_ABOUT THIS EXERCISE:_
Each line from the one with "exposure_s: 1/100" through the last line of the material is to be printed exactly; no other line and no picture belongs in the copy.
------------------------------------
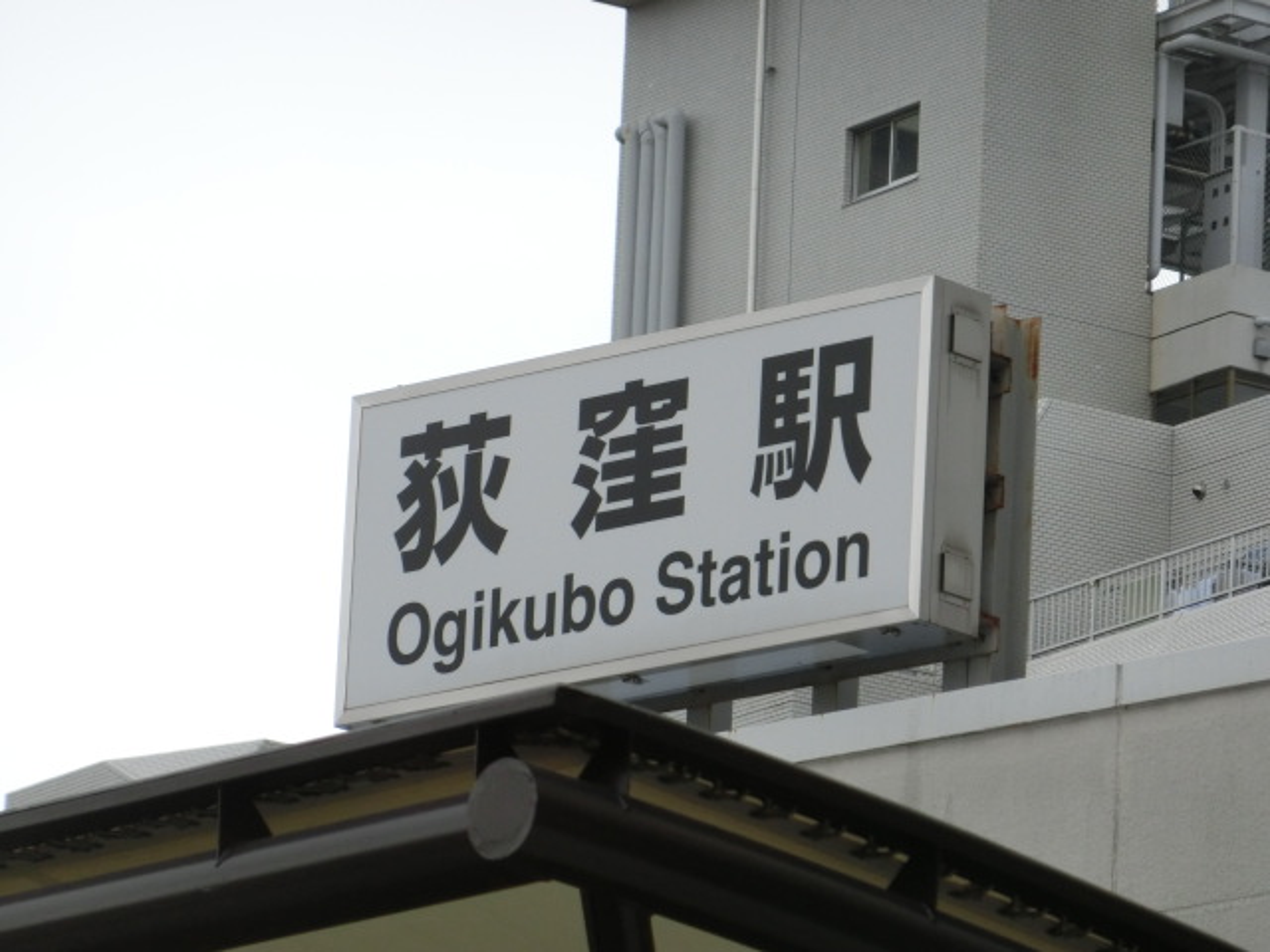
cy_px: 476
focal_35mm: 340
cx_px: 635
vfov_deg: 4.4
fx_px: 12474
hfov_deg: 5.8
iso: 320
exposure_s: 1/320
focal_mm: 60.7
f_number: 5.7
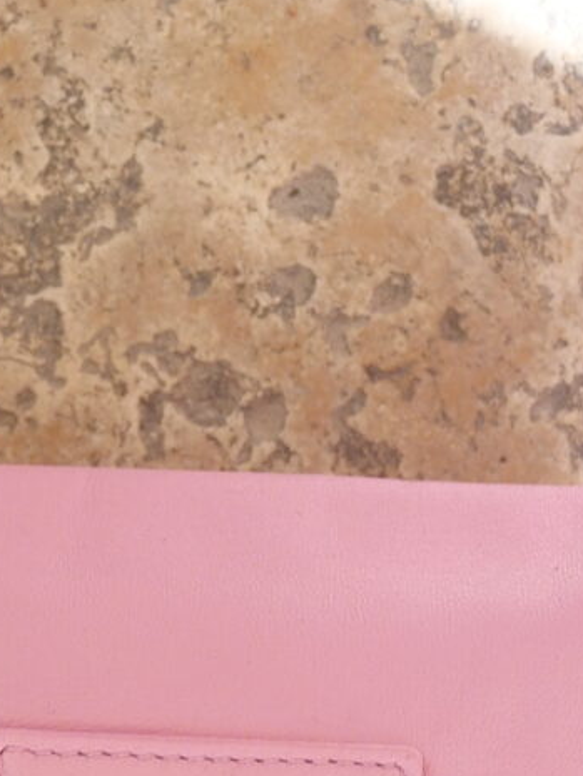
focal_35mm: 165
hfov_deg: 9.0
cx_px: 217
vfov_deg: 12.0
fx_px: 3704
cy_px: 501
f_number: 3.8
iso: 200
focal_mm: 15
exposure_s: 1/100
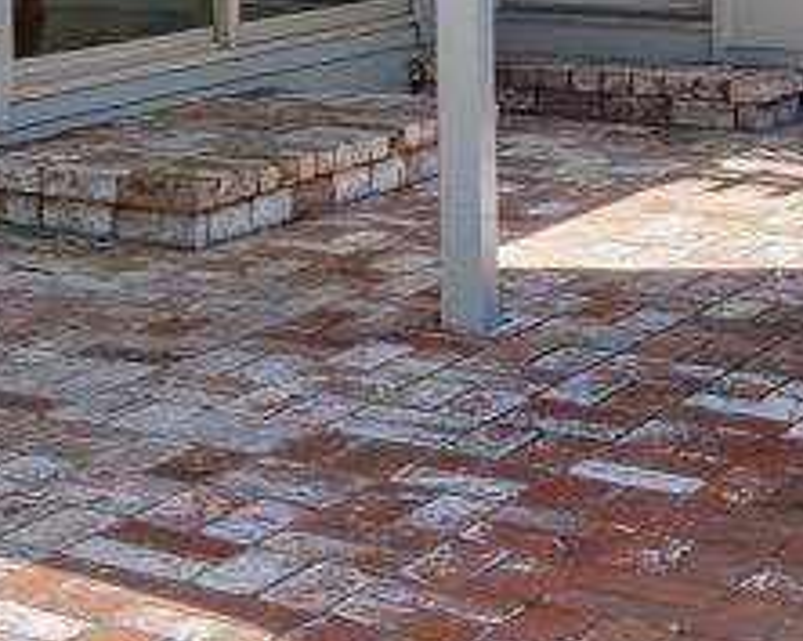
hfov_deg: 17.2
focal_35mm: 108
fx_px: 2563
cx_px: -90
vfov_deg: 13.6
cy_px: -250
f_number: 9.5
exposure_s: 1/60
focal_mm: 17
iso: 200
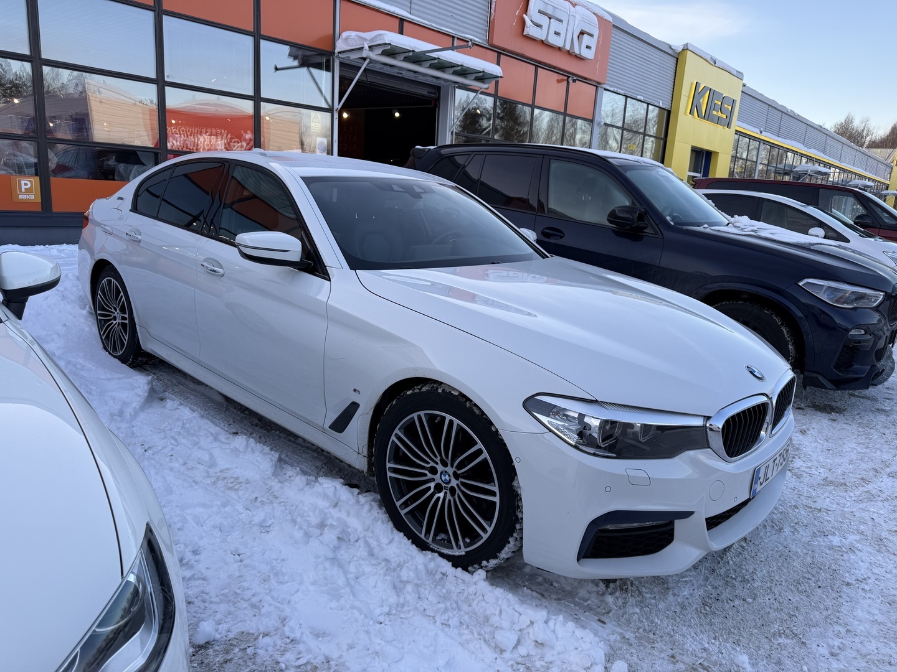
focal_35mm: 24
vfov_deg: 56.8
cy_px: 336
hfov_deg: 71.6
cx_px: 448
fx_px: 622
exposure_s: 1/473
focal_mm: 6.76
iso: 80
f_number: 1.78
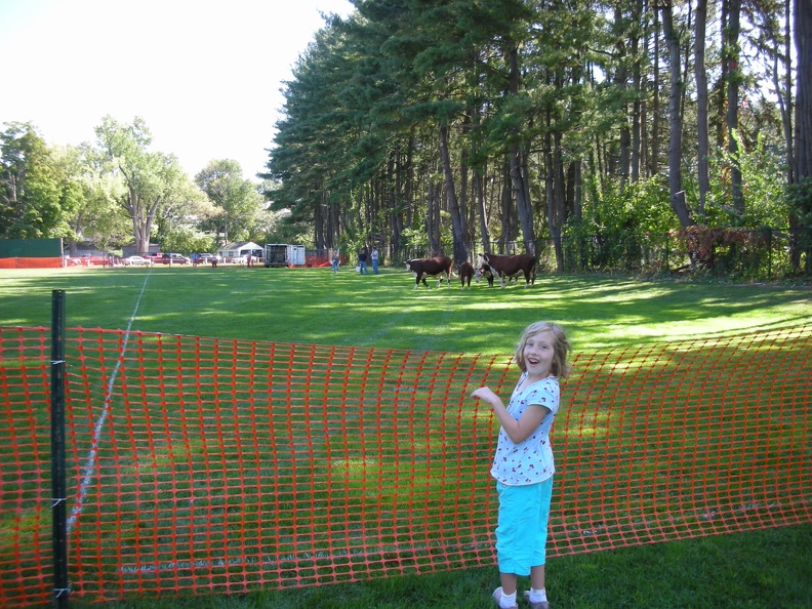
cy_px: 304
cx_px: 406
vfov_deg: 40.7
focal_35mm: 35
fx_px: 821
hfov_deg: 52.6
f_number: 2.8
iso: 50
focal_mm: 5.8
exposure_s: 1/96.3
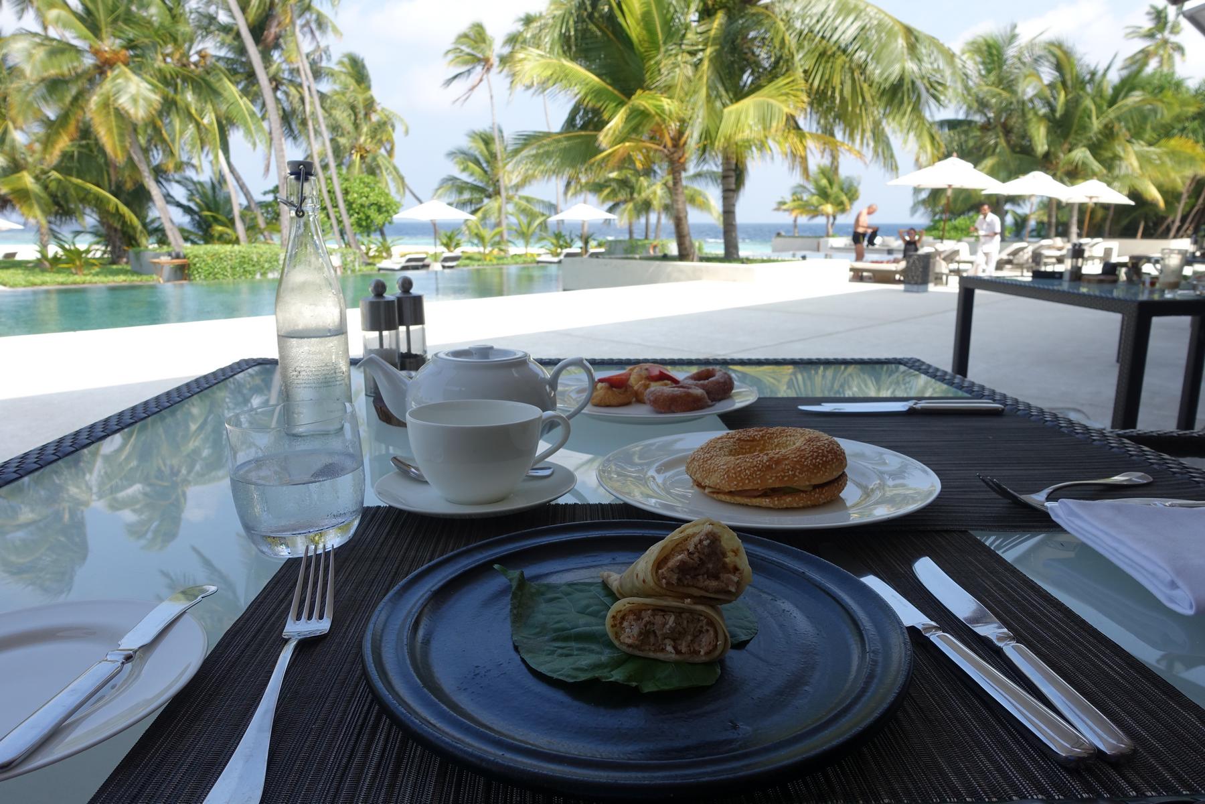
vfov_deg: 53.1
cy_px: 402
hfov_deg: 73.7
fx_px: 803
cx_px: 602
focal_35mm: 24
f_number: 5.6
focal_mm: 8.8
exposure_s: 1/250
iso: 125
------------------------------------
_RESPONSE:_
exposure_s: 1/100
hfov_deg: 17.2
focal_35mm: 108
fx_px: 2563
cx_px: -90
vfov_deg: 13.6
cy_px: -250
f_number: 9.5
exposure_s: 1/60
focal_mm: 17
iso: 200
focal_35mm: 24
vfov_deg: 56.8
cy_px: 336
hfov_deg: 71.6
cx_px: 448
fx_px: 622
exposure_s: 1/473
focal_mm: 6.76
iso: 80
f_number: 1.78
cy_px: 304
cx_px: 406
vfov_deg: 40.7
focal_35mm: 35
fx_px: 821
hfov_deg: 52.6
f_number: 2.8
iso: 50
focal_mm: 5.8
exposure_s: 1/96.3
vfov_deg: 53.1
cy_px: 402
hfov_deg: 73.7
fx_px: 803
cx_px: 602
focal_35mm: 24
f_number: 5.6
focal_mm: 8.8
exposure_s: 1/250
iso: 125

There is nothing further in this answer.